Perhaps my decision was a bit easier because the stock seemed a bit overextended to me (note how long it's been since the 50dma crossed the 200dma). It was also pretty easy to find a replacement stock, with the name I selected down 1/3 since hitting an all-time high in July. If you want to know what we bought, you can read my article that I shared in March. Hopefully our patience, which allowed a better entry, will be rewarded.

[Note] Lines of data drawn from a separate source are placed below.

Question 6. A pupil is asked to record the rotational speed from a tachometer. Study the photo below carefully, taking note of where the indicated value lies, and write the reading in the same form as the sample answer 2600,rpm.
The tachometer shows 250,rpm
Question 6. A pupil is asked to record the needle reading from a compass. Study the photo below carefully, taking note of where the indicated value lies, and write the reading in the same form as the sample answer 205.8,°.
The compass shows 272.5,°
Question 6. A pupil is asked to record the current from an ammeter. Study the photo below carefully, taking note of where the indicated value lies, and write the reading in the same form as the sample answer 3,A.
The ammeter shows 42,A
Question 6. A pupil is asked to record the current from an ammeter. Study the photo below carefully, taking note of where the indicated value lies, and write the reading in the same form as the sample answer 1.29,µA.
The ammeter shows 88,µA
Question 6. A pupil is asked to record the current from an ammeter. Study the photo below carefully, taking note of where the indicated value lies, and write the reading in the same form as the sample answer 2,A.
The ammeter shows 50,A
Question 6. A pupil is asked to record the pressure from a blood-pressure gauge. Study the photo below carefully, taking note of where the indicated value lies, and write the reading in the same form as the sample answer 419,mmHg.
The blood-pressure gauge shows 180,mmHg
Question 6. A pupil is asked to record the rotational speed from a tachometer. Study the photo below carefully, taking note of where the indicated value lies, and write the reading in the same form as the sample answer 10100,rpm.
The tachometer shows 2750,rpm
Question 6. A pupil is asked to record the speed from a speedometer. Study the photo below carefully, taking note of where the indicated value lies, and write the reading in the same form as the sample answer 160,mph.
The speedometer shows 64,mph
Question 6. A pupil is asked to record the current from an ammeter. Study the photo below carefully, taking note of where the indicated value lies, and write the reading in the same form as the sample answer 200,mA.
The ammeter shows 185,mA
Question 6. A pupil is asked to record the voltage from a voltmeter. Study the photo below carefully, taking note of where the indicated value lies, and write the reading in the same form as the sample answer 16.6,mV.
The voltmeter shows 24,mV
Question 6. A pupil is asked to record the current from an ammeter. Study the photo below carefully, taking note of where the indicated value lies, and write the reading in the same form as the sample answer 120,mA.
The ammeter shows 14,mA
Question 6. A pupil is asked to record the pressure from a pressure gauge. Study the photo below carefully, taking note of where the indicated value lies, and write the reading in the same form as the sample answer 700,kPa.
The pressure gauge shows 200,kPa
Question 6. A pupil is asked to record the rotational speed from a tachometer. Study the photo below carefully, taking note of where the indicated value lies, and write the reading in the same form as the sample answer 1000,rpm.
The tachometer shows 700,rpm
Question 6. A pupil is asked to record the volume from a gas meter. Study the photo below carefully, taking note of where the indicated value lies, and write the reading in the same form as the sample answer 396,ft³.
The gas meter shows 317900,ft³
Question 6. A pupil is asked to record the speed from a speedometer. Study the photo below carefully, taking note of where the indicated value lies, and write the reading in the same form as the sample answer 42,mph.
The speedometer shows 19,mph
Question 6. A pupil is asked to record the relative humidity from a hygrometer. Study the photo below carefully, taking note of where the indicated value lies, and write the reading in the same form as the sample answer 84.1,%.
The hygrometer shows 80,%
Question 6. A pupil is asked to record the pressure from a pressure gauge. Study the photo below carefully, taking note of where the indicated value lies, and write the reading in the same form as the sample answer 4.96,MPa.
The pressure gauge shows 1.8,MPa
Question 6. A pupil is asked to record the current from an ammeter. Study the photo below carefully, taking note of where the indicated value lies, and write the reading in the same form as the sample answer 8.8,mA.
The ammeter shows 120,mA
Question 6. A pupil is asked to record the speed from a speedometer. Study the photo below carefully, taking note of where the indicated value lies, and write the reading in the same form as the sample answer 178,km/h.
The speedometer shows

Most likely, MIDD isn't an example that resonates with you, as the chances are you aren't familiar with the company. I quickly screened the S&P 500 for some other potential accidents waiting to happen. There are 15 stocks (3%) that are both up 20% or more YTD and still within 4% of their 52-week high. I took a quick look for some of the best examples among them - these aren't sell recommendations, but they sure have the characteristics of stocks that would ordinarily be safe for the next 42 days or so:

  • Cabot Oil & Gas (COG) was last year's best stock in the index and is up another 26% in 2012. It looks extended and is trading at what appears to be a high valuation. Plus, have you looked at other E&P stocks lately?
  • Home Depot (HD) looks extended and is up 48% this year, with its 18PE rather steep compared to its history over the past decade, especially considering that its margins are at the highs
  • Sherwin-Williams (SHW) is up 70% this year and has the highest valuation since 1998 at 20PE. Yes, I saw the big acquisition.
  • Visa (V) is up 41% this year and over 100% over the past two years, again at a relatively high PE for the stock of 20X

This is obviously more of a tactical rather than strategic call. The fundamental stories here might be strong enough that you can resist the urge to sell. If you own some of these high-flyers, it might be worth it to be cautious about adding. In a year like this, there are likely plenty of losers to offset any gains that you may not want to take. George Costanza quickly reverted to his old ways after that single episode when he chose to go against his instincts, and I expect that this will be the one year where I agree as far as not waiting until 12/31 to exit winners for the seasonal trade.